Have a look at this screen shot from Google Satellite view of Loch Etive:

Screen Shot fish cages on Loch Etive

The flow of water out to sea as the tide goes out is from left to right as you view the shot. You can clearly sea that there is a significant anomaly down stream of the group of fish cages. I invite you to speculate on what that anomaly could be.

These "anomalies" in Loch Etive could occur at the locations chosen for the new fish farms. Loch Etive has a powerful tidal flow which could serve to remove detritus from the vicinity of fish farm cages, but it does not remove it from the environment.

Because of the decline in salmon stocks the Scottish Government has introduced a system of categories for rivers in Scotland. Cat 1 means the fishery stocks are sustainable, Cat 2 sustainable with management. Cat 3 fisheries are at an unsustainable level i.e. not enough fish enter the river to spawn and maintain a viable population.

After strenuous effort to promote catch and release, control poaching and deal with pollution the Leven and Endrick have moved from Cat 3 to 2 but the Clyde has slipped from 1 to 2 and the Avon remains a Cat 3.

The Google Satellite screen shot below is from Loch Etive. The flow in this case is from right to left as you view it passing 2 groups of cages with significant distortions showing down stream.

Screen Shot fish cages above Taynuilt pier, Loch Etive

An expanded Google Satellite screen shot below shows the relationship between theses cages and the mouth of the river Awe.

ScreenshoLoch Etive Taynuilt, river Awe

The line of detritus goes right into the mouth of the Awe. The once prolific river Awe is presently a Category 3 river while the river Etive is a Category 2.
§ §
**Task goal**
Continue the piece on fish farms in Loch Etive and the state of nearby salmon rivers, picking up after its final sentence.

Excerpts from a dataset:
§ §
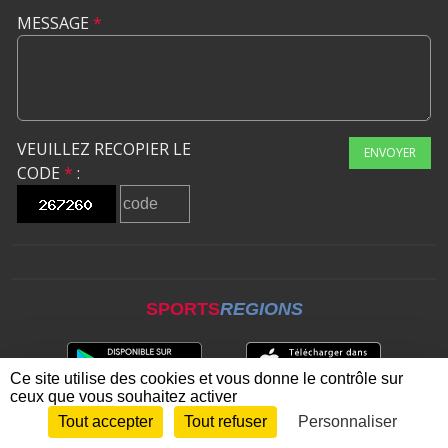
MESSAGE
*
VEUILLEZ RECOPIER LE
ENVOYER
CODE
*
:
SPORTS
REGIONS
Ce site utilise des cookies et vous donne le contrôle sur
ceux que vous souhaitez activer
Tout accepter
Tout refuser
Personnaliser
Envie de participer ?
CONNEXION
§ §
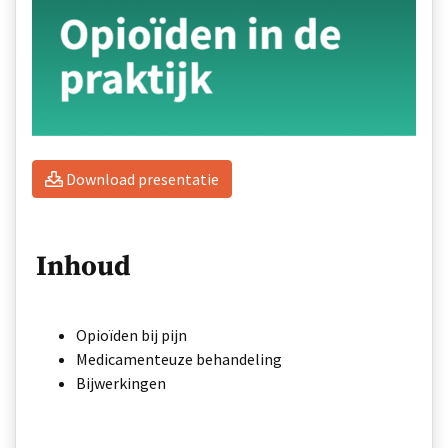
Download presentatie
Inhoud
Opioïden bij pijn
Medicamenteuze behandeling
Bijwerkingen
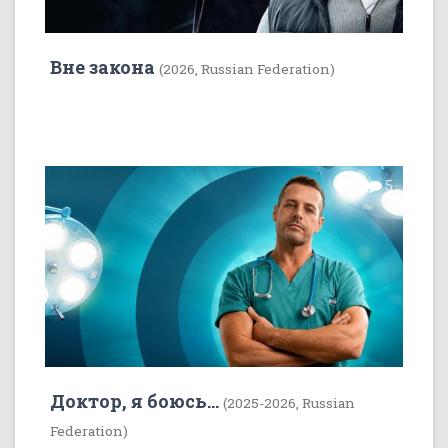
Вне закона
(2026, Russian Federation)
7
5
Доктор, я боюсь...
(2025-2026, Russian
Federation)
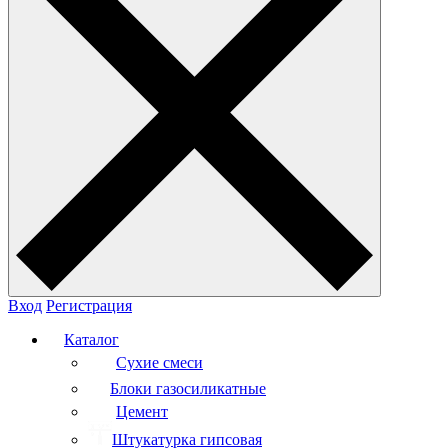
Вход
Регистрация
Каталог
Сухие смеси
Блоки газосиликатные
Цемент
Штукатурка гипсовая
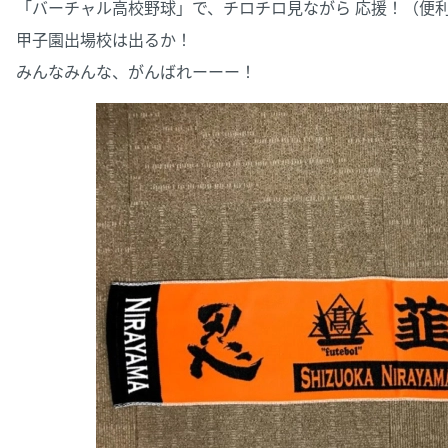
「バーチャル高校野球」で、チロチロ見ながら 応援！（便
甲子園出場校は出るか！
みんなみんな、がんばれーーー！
§ §
**Output for this task**
Clearly they all need help and support to achieve Category 1 status. The last thing the Clyde fisheries need is a string of fish farms across the migration routes.

It also has to be note from their Predation Mitigation Plan that they will install Acoustic Deterrent Devices to scare off seals. When in use it is likely that fish too will be scared off. Incidentally if the scare tactics fail "persistent seals may be humanely dispatched by shooting".

The fish farming industry counters agruements against fish farming with the contribution it makes to the Scottish economy and to the resultant jobs.

Angling tourism is also important to the Scottish economy and equally importantly angling gives exercise, relaxation and pleasure to thousands upon thousands of anglers. Wildlife tourism does the same.

It is time that balance was found between the needs of both parties. Fish farming has destroyed salmon and sea trout stocks in the Western Ilses. There are alternative production methods either moving farms out into open seas or into totally self contained units at sea or on shore where waste is recovered and processed into a reusable commodity.

SEPA in there most recent report states:

Overall, the proposals will combine to encourage operators to site and operate their fish farms in environmentally less sensitive waters and use improved practices and technologies to reduce environmental impact.

In practice, we anticipate this will lead to fewer fish farms in shallower, slow-flowing waters and more fish farms in deeper and faster-flowing waters.  We also anticipate it will encourage the adoption of new technologies such as partial and full containment to capture organic waste and any remaining medical residues. SEPA has seen some industry operators successfully developing new approaches such as non-chemical ways of managing fish health. Our new regime will support these encouraging developments.

I cannot see that the Dawn Fresh proposal complies with the above from SEPA. I do hope the use of the word "encourage" is not a "Get Out of Jail Free Card" for aquaculture. Let's hope that seeing this planning application turned down will be the pivotal point in this long, sorry and sad saga.

To support the campaign please sign the; petition, just follow this link:

AFF Petition on 38 Degrees

Go to the AFF Web site on this link:

AFF Web Site

On a final note, people say it is amazing that you can see the Great Wall of China from space. Isn't it disturbing that you can see fish farm excrement too?